| AIM OF THE EXERCISE |
Of all the lines in the records below, copy only those that contain the string "tumor".

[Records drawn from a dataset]
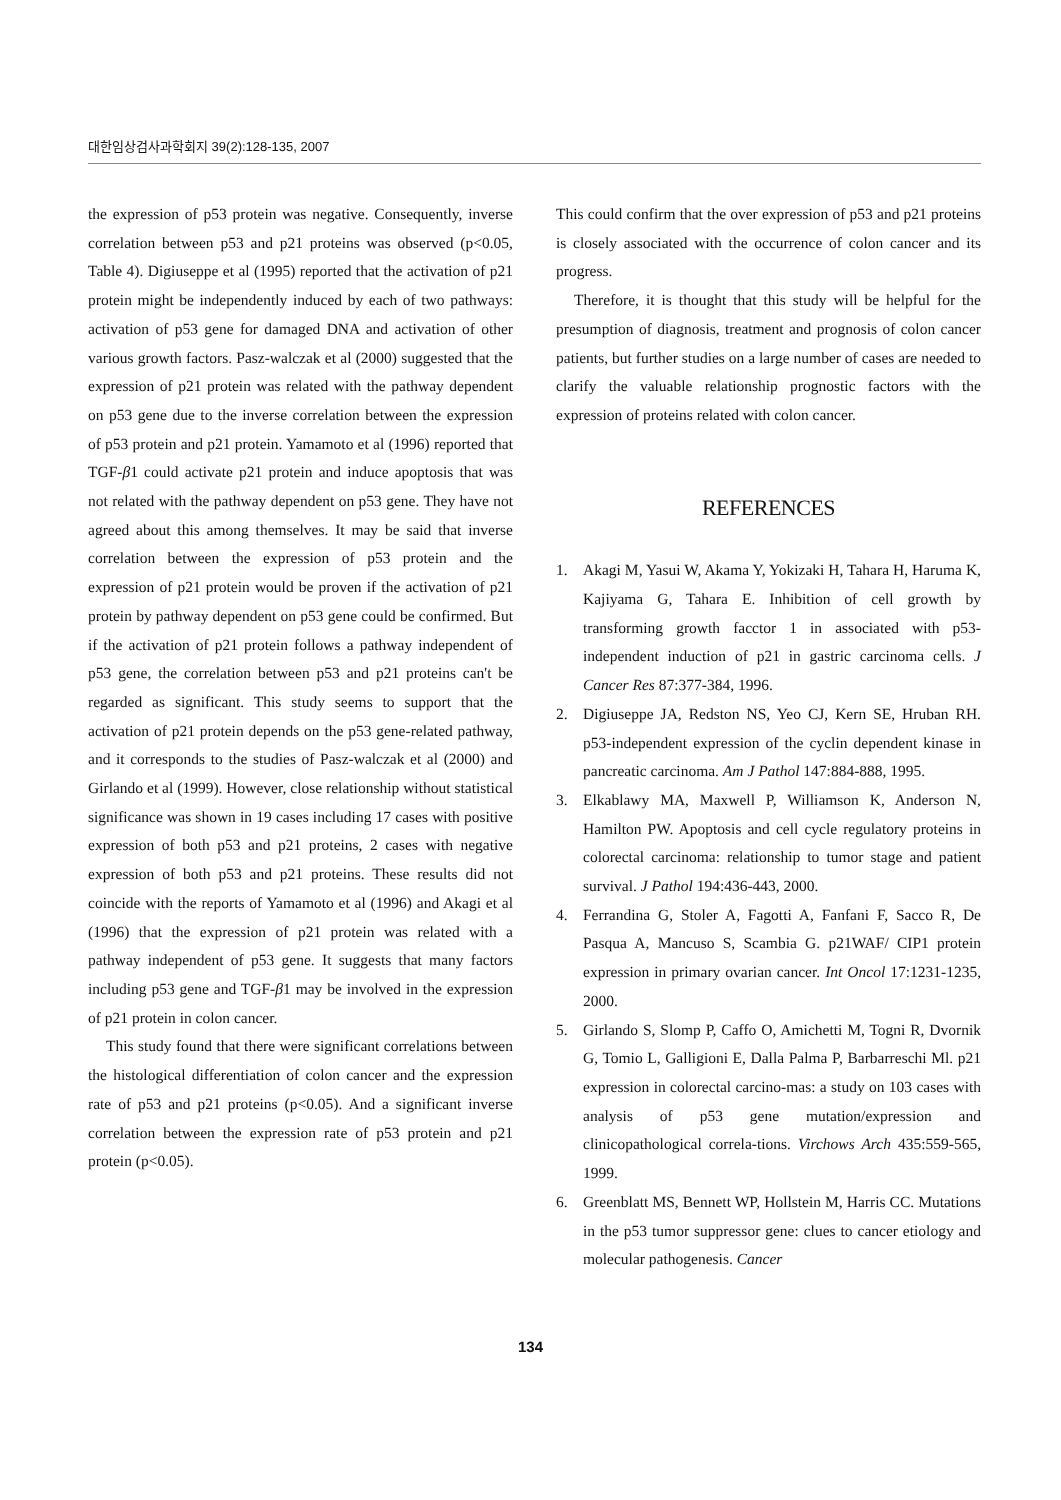대한임상검사과학회지 39(2):128-135, 2007
the expression of p53 protein was negative. Consequently, inverse correlation between p53 and p21 proteins was observed (p<0.05, Table 4). Digiuseppe et al (1995) reported that the activation of p21 protein might be independently induced by each of two pathways: activation of p53 gene for damaged DNA and activation of other various growth factors. Pasz-walczak et al (2000) suggested that the expression of p21 protein was related with the pathway dependent on p53 gene due to the inverse correlation between the expression of p53 protein and p21 protein. Yamamoto et al (1996) reported that TGF-β1 could activate p21 protein and induce apoptosis that was not related with the pathway dependent on p53 gene. They have not agreed about this among themselves. It may be said that inverse correlation between the expression of p53 protein and the expression of p21 protein would be proven if the activation of p21 protein by pathway dependent on p53 gene could be confirmed. But if the activation of p21 protein follows a pathway independent of p53 gene, the correlation between p53 and p21 proteins can't be regarded as significant. This study seems to support that the activation of p21 protein depends on the p53 gene-related pathway, and it corresponds to the studies of Pasz-walczak et al (2000) and Girlando et al (1999). However, close relationship without statistical significance was shown in 19 cases including 17 cases with positive expression of both p53 and p21 proteins, 2 cases with negative expression of both p53 and p21 proteins. These results did not coincide with the reports of Yamamoto et al (1996) and Akagi et al (1996) that the expression of p21 protein was related with a pathway independent of p53 gene. It suggests that many factors including p53 gene and TGF-β1 may be involved in the expression of p21 protein in colon cancer.
This study found that there were significant correlations between the histological differentiation of colon cancer and the expression rate of p53 and p21 proteins (p<0.05). And a significant inverse correlation between the expression rate of p53 protein and p21 protein (p<0.05).
This could confirm that the over expression of p53 and p21 proteins is closely associated with the occurrence of colon cancer and its progress.
Therefore, it is thought that this study will be helpful for the presumption of diagnosis, treatment and prognosis of colon cancer patients, but further studies on a large number of cases are needed to clarify the valuable relationship prognostic factors with the expression of proteins related with colon cancer.
REFERENCES
1. Akagi M, Yasui W, Akama Y, Yokizaki H, Tahara H, Haruma K, Kajiyama G, Tahara E. Inhibition of cell growth by transforming growth facctor 1 in associated with p53-independent induction of p21 in gastric carcinoma cells. J Cancer Res 87:377-384, 1996.
2. Digiuseppe JA, Redston NS, Yeo CJ, Kern SE, Hruban RH. p53-independent expression of the cyclin dependent kinase in pancreatic carcinoma. Am J Pathol 147:884-888, 1995.
3. Elkablawy MA, Maxwell P, Williamson K, Anderson N, Hamilton PW. Apoptosis and cell cycle regulatory proteins in colorectal carcinoma: relationship to tumor stage and patient survival. J Pathol 194:436-443, 2000.
4. Ferrandina G, Stoler A, Fagotti A, Fanfani F, Sacco R, De Pasqua A, Mancuso S, Scambia G. p21WAF/ CIP1 protein expression in primary ovarian cancer. Int Oncol 17:1231-1235, 2000.
5. Girlando S, Slomp P, Caffo O, Amichetti M, Togni R, Dvornik G, Tomio L, Galligioni E, Dalla Palma P, Barbarreschi Ml. p21 expression in colorectal carcino-mas: a study on 103 cases with analysis of p53 gene mutation/expression and clinicopathological correla-tions. Virchows Arch 435:559-565, 1999.
6. Greenblatt MS, Bennett WP, Hollstein M, Harris CC. Mutations in the p53 tumor suppressor gene: clues to cancer etiology and molecular pathogenesis. Cancer
134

| EXPECTED OUTPUT |
3. Elkablawy MA, Maxwell P, Williamson K, Anderson N, Hamilton PW. Apoptosis and cell cycle regulatory proteins in colorectal carcinoma: relationship to tumor stage and patient survival. J Pathol 194:436-443, 2000.
6. Greenblatt MS, Bennett WP, Hollstein M, Harris CC. Mutations in the p53 tumor suppressor gene: clues to cancer etiology and molecular pathogenesis. Cancer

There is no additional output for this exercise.